■ Problem statement
Write the listing out again word for word, leaving each picture behind.

■ Extracted material
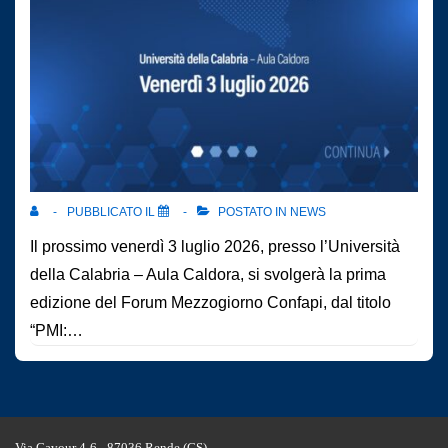
PUBBLICATO IL
POSTATO IN
NEWS
Il prossimo venerdì 3 luglio 2026, presso l’Università
della Calabria – Aula Caldora, si svolgerà la prima
edizione del Forum Mezzogiorno Confapi, dal titolo
“PMI:…
Via Cavour 4-6 - 87036 Rende (CS)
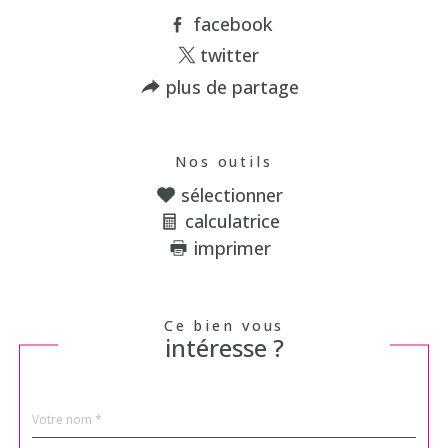
facebook
twitter
plus de partage
Nos outils
sélectionner
calculatrice
imprimer
Ce bien vous
intéresse ?
Nom
Fieldset
*
par
défaut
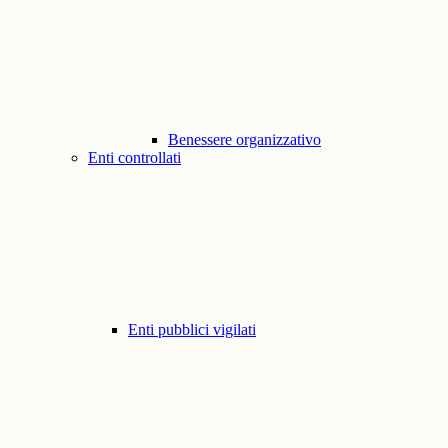
Benessere organizzativo
Enti controllati
Enti pubblici vigilati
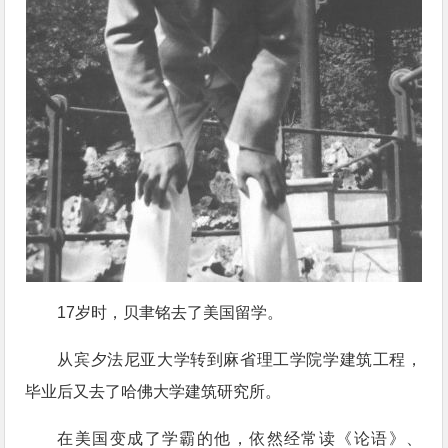
17岁时，贝聿铭去了美国留学。
从宾夕法尼亚大学转到麻省理工学院学建筑工程，
毕业后又去了哈佛大学建筑研究所。
在美国变成了学霸的他，依然经常读《论语》、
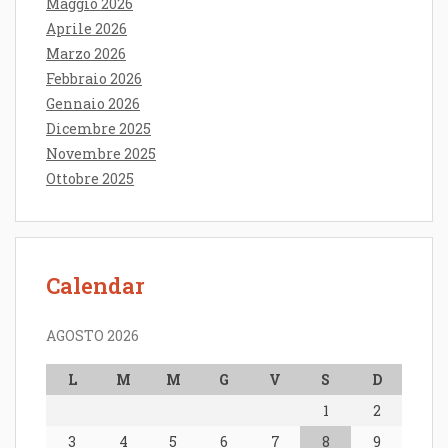
Maggio 2026
Aprile 2026
Marzo 2026
Febbraio 2026
Gennaio 2026
Dicembre 2025
Novembre 2025
Ottobre 2025
Calendar
AGOSTO 2026
L
M
M
G
V
S
D
1
2
3
4
5
6
7
8
9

■ Answer space
PUBBLICATO IL
POSTATO IN
NEWS
Il prossimo venerdì 3 luglio 2026, presso l’Università
della Calabria – Aula Caldora, si svolgerà la prima
edizione del Forum Mezzogiorno Confapi, dal titolo
“PMI:…
Via Cavour 4-6 - 87036 Rende (CS)
facebook
twitter
plus de partage
Nos outils
sélectionner
calculatrice
imprimer
Ce bien vous
intéresse ?
Nom
Fieldset
*
par
défaut
Benessere organizzativo
Enti controllati
Enti pubblici vigilati
17岁时，贝聿铭去了美国留学。
从宾夕法尼亚大学转到麻省理工学院学建筑工程，
毕业后又去了哈佛大学建筑研究所。
在美国变成了学霸的他，依然经常读《论语》、
Maggio 2026
Aprile 2026
Marzo 2026
Febbraio 2026
Gennaio 2026
Dicembre 2025
Novembre 2025
Ottobre 2025
Calendar
AGOSTO 2026
L
M
M
G
V
S
D
1
2
3
4
5
6
7
8
9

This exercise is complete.